"""
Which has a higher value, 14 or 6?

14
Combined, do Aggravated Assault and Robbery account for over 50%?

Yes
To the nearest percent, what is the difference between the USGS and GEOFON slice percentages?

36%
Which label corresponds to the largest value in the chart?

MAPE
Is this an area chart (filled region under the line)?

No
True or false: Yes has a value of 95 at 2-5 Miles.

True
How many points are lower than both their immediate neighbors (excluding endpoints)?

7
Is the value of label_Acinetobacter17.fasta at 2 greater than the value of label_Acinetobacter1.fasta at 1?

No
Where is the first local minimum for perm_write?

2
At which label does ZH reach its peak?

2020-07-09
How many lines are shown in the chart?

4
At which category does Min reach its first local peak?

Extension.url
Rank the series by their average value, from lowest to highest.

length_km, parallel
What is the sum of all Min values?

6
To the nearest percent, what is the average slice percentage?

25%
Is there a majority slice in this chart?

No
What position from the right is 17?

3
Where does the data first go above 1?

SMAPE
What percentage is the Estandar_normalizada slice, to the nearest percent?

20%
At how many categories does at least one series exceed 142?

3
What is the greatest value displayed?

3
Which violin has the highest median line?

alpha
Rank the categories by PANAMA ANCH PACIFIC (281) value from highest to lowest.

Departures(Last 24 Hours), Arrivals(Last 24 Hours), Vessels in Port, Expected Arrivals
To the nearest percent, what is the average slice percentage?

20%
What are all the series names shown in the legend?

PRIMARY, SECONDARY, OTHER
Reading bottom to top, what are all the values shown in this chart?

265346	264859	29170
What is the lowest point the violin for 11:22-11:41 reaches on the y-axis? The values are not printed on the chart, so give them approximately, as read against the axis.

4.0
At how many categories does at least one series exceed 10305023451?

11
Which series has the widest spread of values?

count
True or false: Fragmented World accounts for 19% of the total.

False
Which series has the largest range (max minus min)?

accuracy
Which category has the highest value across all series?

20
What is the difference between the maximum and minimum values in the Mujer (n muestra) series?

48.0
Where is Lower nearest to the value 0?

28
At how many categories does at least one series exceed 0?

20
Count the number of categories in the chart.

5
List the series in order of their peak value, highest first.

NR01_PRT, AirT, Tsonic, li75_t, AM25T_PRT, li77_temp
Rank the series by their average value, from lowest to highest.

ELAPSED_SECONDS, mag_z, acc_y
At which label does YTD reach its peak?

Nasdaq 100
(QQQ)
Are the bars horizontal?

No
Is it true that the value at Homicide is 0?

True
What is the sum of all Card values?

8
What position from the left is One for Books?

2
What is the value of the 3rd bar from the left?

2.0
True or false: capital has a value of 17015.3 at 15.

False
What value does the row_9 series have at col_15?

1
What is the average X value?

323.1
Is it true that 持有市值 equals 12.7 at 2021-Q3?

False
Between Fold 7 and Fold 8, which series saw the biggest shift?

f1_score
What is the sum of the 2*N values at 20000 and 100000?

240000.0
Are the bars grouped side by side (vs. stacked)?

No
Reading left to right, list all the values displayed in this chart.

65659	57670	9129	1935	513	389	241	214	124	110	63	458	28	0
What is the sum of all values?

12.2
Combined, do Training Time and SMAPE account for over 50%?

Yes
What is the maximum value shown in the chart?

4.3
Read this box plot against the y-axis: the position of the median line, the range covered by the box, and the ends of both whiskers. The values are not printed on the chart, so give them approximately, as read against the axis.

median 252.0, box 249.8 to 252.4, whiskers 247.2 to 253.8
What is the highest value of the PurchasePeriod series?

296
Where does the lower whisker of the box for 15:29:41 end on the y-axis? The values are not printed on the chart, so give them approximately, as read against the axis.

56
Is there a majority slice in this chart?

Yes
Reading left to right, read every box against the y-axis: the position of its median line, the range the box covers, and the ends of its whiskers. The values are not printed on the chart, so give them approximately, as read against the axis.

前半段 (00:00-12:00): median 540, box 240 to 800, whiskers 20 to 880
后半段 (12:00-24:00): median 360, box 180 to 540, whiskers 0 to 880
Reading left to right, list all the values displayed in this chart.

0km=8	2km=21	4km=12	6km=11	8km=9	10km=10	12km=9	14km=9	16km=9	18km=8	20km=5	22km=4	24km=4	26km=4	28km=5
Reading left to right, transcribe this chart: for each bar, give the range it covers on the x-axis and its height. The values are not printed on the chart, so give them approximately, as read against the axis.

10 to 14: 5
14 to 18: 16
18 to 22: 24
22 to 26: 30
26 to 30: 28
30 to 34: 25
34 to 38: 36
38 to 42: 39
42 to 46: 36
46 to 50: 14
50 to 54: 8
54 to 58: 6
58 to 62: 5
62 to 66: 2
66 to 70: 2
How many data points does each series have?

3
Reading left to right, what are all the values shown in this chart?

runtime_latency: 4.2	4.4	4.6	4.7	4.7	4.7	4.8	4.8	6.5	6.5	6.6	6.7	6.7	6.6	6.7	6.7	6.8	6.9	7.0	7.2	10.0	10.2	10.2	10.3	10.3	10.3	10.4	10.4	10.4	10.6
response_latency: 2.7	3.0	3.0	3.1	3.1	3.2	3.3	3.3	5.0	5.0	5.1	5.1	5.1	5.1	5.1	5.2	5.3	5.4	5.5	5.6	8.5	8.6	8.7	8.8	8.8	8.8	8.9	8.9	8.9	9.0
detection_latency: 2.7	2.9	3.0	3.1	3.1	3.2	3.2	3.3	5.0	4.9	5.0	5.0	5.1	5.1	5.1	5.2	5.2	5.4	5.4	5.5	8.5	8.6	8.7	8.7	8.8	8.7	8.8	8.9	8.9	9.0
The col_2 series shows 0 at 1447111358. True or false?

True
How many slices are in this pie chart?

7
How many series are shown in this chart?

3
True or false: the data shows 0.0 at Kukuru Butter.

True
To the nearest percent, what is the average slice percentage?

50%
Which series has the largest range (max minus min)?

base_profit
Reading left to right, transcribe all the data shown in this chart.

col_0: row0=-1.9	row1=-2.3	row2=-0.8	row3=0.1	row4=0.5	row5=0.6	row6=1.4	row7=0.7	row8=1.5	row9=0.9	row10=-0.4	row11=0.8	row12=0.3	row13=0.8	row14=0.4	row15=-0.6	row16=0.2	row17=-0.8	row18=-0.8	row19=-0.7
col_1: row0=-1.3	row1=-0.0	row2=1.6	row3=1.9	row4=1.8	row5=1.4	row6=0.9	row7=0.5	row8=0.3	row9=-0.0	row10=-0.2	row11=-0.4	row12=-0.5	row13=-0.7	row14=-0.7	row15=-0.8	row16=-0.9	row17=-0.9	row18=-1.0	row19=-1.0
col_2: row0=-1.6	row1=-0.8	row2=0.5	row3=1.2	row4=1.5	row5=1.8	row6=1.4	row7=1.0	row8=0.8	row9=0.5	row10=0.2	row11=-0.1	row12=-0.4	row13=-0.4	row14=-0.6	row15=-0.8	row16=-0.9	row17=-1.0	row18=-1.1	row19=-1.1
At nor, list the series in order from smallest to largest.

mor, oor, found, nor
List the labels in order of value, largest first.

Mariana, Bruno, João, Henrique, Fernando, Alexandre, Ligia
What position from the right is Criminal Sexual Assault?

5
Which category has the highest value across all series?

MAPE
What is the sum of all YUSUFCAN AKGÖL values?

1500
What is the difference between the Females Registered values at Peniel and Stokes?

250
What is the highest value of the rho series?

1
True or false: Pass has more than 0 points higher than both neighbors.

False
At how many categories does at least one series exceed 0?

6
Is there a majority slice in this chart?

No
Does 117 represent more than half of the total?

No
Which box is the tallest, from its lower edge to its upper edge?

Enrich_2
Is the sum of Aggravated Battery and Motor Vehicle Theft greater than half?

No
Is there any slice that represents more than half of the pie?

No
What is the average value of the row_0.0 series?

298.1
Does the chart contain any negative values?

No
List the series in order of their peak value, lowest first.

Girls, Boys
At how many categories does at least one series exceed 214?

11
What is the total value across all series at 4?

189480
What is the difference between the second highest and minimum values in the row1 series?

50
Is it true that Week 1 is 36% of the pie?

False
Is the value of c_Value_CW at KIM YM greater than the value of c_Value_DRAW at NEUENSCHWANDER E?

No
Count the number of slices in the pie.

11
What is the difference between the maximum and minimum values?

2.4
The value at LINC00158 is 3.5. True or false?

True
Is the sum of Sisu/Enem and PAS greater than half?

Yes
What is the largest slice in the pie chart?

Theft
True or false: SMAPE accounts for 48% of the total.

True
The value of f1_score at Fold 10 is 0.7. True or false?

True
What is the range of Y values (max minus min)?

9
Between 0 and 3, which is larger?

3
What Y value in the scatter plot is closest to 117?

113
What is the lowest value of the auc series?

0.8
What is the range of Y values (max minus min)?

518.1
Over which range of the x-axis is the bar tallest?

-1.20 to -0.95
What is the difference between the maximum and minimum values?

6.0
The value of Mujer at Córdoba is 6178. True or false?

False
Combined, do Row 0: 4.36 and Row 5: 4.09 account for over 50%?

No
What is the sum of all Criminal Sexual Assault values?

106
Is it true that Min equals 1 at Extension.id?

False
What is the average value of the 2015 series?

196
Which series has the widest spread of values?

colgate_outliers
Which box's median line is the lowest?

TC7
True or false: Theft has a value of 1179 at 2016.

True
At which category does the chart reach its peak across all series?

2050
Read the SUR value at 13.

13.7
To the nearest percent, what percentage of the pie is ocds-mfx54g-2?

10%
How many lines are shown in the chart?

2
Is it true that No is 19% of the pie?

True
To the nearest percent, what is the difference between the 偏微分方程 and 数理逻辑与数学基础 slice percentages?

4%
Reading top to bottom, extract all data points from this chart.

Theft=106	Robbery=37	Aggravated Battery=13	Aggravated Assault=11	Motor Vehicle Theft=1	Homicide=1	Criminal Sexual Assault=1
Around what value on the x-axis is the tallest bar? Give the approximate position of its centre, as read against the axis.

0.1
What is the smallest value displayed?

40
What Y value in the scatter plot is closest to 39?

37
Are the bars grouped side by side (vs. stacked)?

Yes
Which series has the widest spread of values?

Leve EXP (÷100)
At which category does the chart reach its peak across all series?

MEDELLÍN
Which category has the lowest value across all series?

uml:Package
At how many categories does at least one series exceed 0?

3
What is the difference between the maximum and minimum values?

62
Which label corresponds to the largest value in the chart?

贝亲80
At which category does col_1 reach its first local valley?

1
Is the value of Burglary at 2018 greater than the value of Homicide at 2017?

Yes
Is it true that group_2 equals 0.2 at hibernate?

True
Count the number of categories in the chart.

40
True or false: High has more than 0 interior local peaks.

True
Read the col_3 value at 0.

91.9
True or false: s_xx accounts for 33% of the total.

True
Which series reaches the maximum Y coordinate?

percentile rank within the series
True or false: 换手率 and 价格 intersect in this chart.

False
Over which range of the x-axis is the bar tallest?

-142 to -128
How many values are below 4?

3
"""
> Aufgabenbeschreibung
Ändere in den Zeilen vom Beginn der Auflistung bis einschließlich der Zeile mit "To the nearest percent, what is the difference between the USGS" das Wort "Robbery" in "Burglary". Gib nur diese Zeilen aus, sonst unverändert.

> Lösung der Übung
Which has a higher value, 14 or 6?

14
Combined, do Aggravated Assault and Burglary account for over 50%?

Yes
To the nearest percent, what is the difference between the USGS and GEOFON slice percentages?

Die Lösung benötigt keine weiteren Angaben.